Avant que l’amapiano ne devienne l’étendard sonore de toute une génération, bien avant que le gqom ne fasse trembler les murs de Durban, un autre groove enflammait déjà les rues d’Atteridgeville, township satellite de Pretoria : la bacardi house. Un nom qui évoque autant la fête que la fureur créative, un son hybride, DIY, gorgé de kwaito, de house et de synth-pop, né dans les années 2000 sous la houlette de figures comme DJ Spoko — disciple de Nozinja et des transes shangaan electro — et porté par des autodidactes passionnés. DJ Dadaman, de son vrai nom Gift Mashaba, fait partie de ces pionniers discrets mais décisifs, artisans de l’ombre qui ont façonné la matrice du club sud-africain contemporain.
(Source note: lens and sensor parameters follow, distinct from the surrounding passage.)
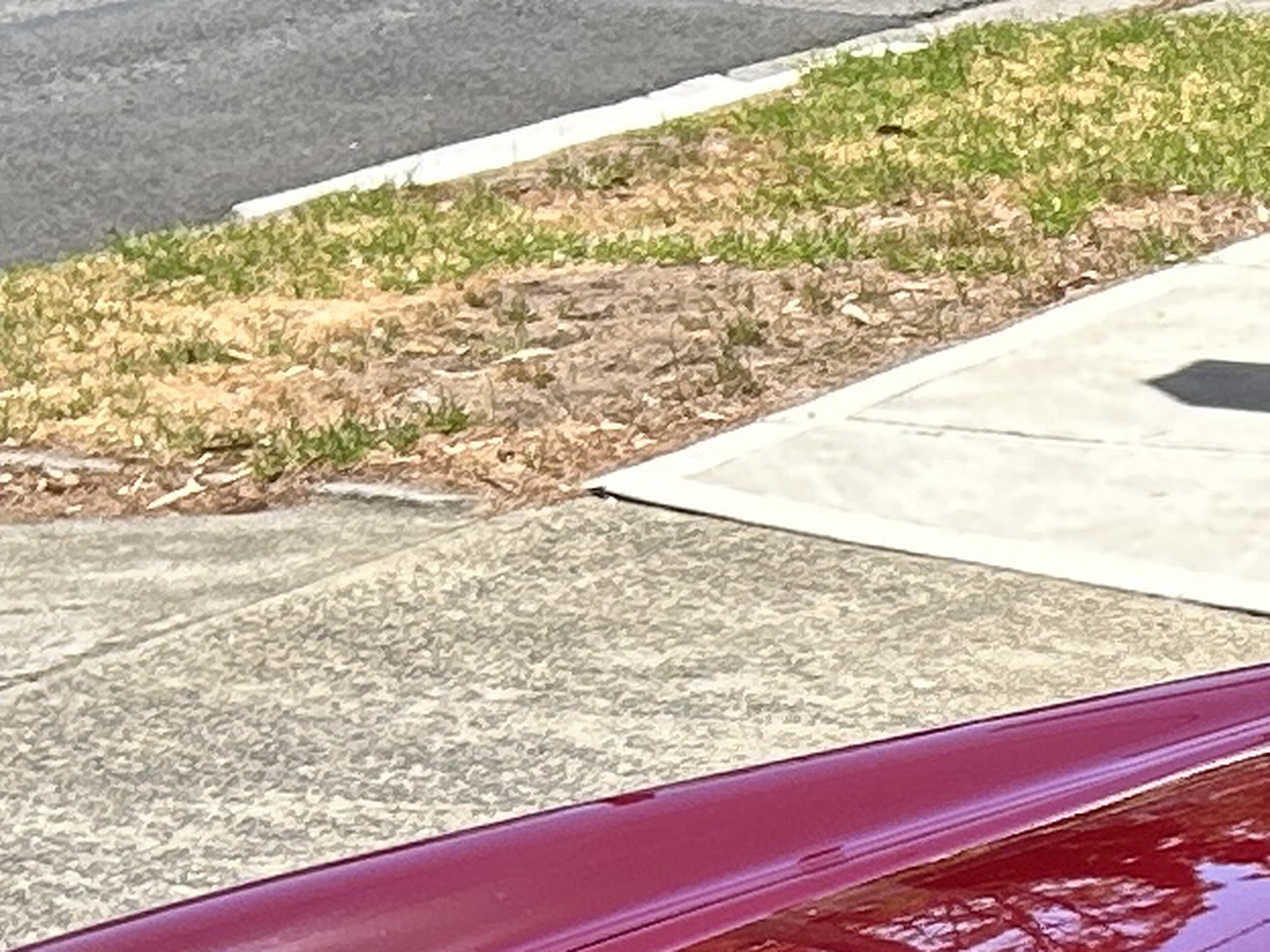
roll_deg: -2.7
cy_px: 1727
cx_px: 2609
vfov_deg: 8.5
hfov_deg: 10.7
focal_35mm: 168
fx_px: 6164
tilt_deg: -22.1
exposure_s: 1/1621
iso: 50
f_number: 1.5
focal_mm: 5.7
Ka Gaza, qui sort pour la toute première fois chez Nyege Nyege Tapes ce 25 avril, ressuscite cette époque en condensant toute la verve et l’avant-gardisme de Dadaman. Produit à l’âge d’or du bacardi avec son complice et chanteur Moses Masaba alias Moscow Dollar, le disque est un kaléidoscope de sons de township, de cris de fête et d’élans spirituels. Dollar chante en xitsonga, langue bantoue souvent reléguée aux marges, et y glisse des tranches de vie : espoirs, débrouilles, rituels, virées nocturnes. Pendant ce temps, Dadaman tricote des nappes hallucinées, injecte des claviers acides, déchaine des synthés Korg M1, fait claquer ses snares comme des bottes sur le béton.
Sur « Matlatsi », le morceau d’ouverture, la filiation avec le kwaito est évidente, mais Dadaman regarde ailleurs : vers Ibiza, Berlin, ou même l’héritage baléarique d’un « Sueño Latino » avec Manuel Goettsching. Sur « Munghana », les basses en saccade et les sifflets métalliques annoncent déjà le gqom. Et quand on atteint « Vangoma » ou « Nyoka », entre riffs xylophoniques et lignes de basse élastiques, on touche au cœur du projet : faire danser, mais aussi faire mémoire.
Ka Gaza, c’est un pont. Une capsule temporelle qui relie les raves artisanales d’Atteridgeville à l’actuelle explosion mondiale des sons sud-africains. Un disque essentiel, à la fois racine et feu follet, qui prouve que l’histoire du club africain s’écrit aussi à coups de CDR gravés dans des chambres sans matelas.